Что читать: рассказ Евгения Бабушкина, путешествующего по советскому кино, сидя в турецкой деревне
Cегодня мы путешествуем во времени. Это номер (печатный майский номер – Правила жизни) о новом русском кино, а я напишу о старом советском, потому что «Дылду» люблю, а «Землю» – больше.
Зато я ненавижу, когда шутят про заливную рыбу.
Я и сам так делал много раз. Советский канон спасителен. Я говорил «очень приятно, царь», когда ковбои на Донбассе проверяли документы, тыча в живот винтовкой. Цитировал «Джентльменов удачи», чтобы найти общий язык с миллионером. С помощью «Кавказской пленницы» успешно отшучивался от гопников. И без особого успеха пришучивался к московской интеллигенции.
Но то ли среда молодеет, то ли канон состарился – в ответ на мертвых, которые с косами стоят, я все чаще слышу недоуменное молчание. И это прекрасно. Худшее, что можно сделать с советским кино, – растащить его на цитаты. Это как разобрать византийскую крепость на сарайчик для коз. У меня сейчас как раз такой сарайчик за окном.
В моем пантеоне нет комедий. Сегодня я пересматривал «Девять дней одного года». Конструктивистские декорации. Промышленные шумы вместо музыки. Контрастный монтаж, лаборатория света и тени. И на этом предельно условном фоне стоит физик Синцов – артист Николай Плотников. Смешной, лысый, толстый и невероятно живой. Он запахивает больничный халат, похожий на хитон трагика, и предлагает коллеге «поразмышлять», потому что «времени осталось нуль». И все, что его волнует, – где карандаш для расчетов: «это, брат, не просто карандаш, это счастливый карандаш».
Он получил 800 рентген и через пять минут экранного времени уже не сможет встать, чтобы попрощаться с женой. И я разрыдаюсь – хотя мне вообще-то плевать на проблемы термоядерного синтеза. Но это не важно. Не важно, что за окном турецкая деревня, ночью было землетрясение, а утром комендантский час, что в России кого-то снова мучают в тюрьмах, а в Америке жемчуг мелок. Важно, что умирает хороший мужик, думая, что завершил дело жизни. И я точно знаю, что он ошибается.

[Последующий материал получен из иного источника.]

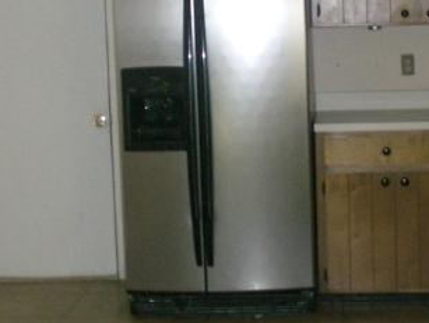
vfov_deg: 17.0
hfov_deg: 22.3
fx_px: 1079
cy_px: 112
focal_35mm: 87
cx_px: 310
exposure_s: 1/60
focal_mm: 6.3
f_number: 3.1
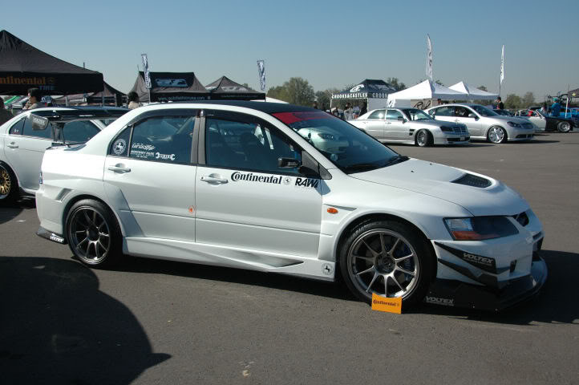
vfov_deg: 36.8
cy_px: 192
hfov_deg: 53.2
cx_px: 290
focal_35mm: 36
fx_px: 578
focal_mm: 24
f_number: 4.5
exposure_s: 1/2000
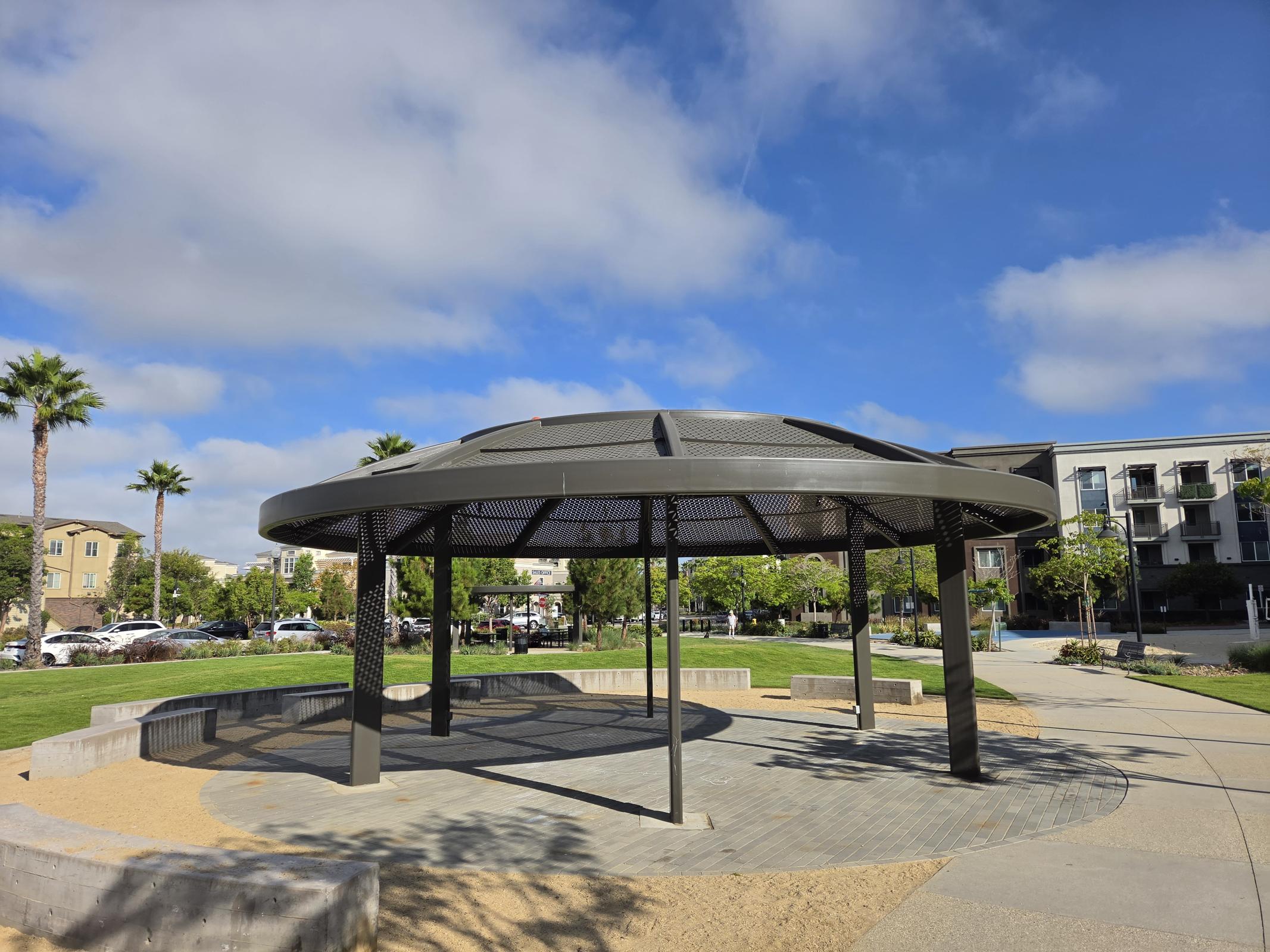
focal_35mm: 23
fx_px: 844
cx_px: 635
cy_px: 476
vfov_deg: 58.9
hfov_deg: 73.9
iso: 80
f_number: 1.8
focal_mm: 5.4
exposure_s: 1/4953
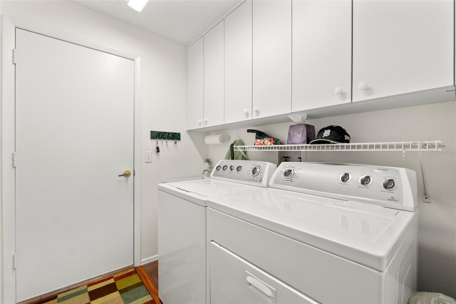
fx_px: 190
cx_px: 228
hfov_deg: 100.4
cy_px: 152
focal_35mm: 15
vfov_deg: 77.3
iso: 400
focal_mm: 10
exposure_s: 1/20
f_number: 8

Зачем пересматривать это старье? Не бывает ведь таких ученых. Таких рабочих. Таких артистов. Нельзя строить отношения по «Коротким встречам». Расставаться, как в «Долгой счастливой жизни». Гулять по Москве, как в «Заставе Ильича». Переезжать, как в «Прощании». Я все это пробовал и обнаружил полную неприменимость советских ролевых моделей.
Это кино для другого.
У немцев был экзистенциализм, у французов – новая волна, у венгров – невероятный поэтический кинематограф, но советское кино лучше всех умело – и умеет до сих пор – вырывать зрителя из повседневности. Лучшие фильмы – это полет Гагарина, дальше просто некуда.
Хотите все понять про время? Забейте на трюкача Нолана: смотрите, как мальчик стареет за час на целую жизнь в «Иди и смотри».
Про одиночество? Любой фильм Данелии, но с затычками в ушах. Смотрите, какая там композиция. И как после секса артист Куравлев видит белую лошадь в тусклом окне.
Про государство? Это когда ощетинившаяся штыками многоножка убивает людей в «Броненосце "Потемкин".
Про семью? А как вам полная ее пересборка в финале «Летят журавли?»
Хотите трагедию? Это когда у Довженко в «Земле» – тридцатый, мать его, год! – совершенно голая артистка Максимова раздирает грудь, потому что жениха кулаки убили.
Трагедия – это когда утрата невосполнима. Когда умирает целый мир.
Не знаю, зачем они красят лестницы в радугу, но на днях в Стамбуле по одной из таких катилась тележка мусорщика.
И мы со случайным французом завороженно смотрели, как она скачет по красному, оранжевому, желтому. Я вспомнил другой объект на другой лестнице и произнес имя, понятное всем народам: Эйзенштейн.
Француз поступил максимально кинематографично: тяжело кивнул, посмотрел с уважительным удивлением и отдал честь то ли мне, то ли тележке.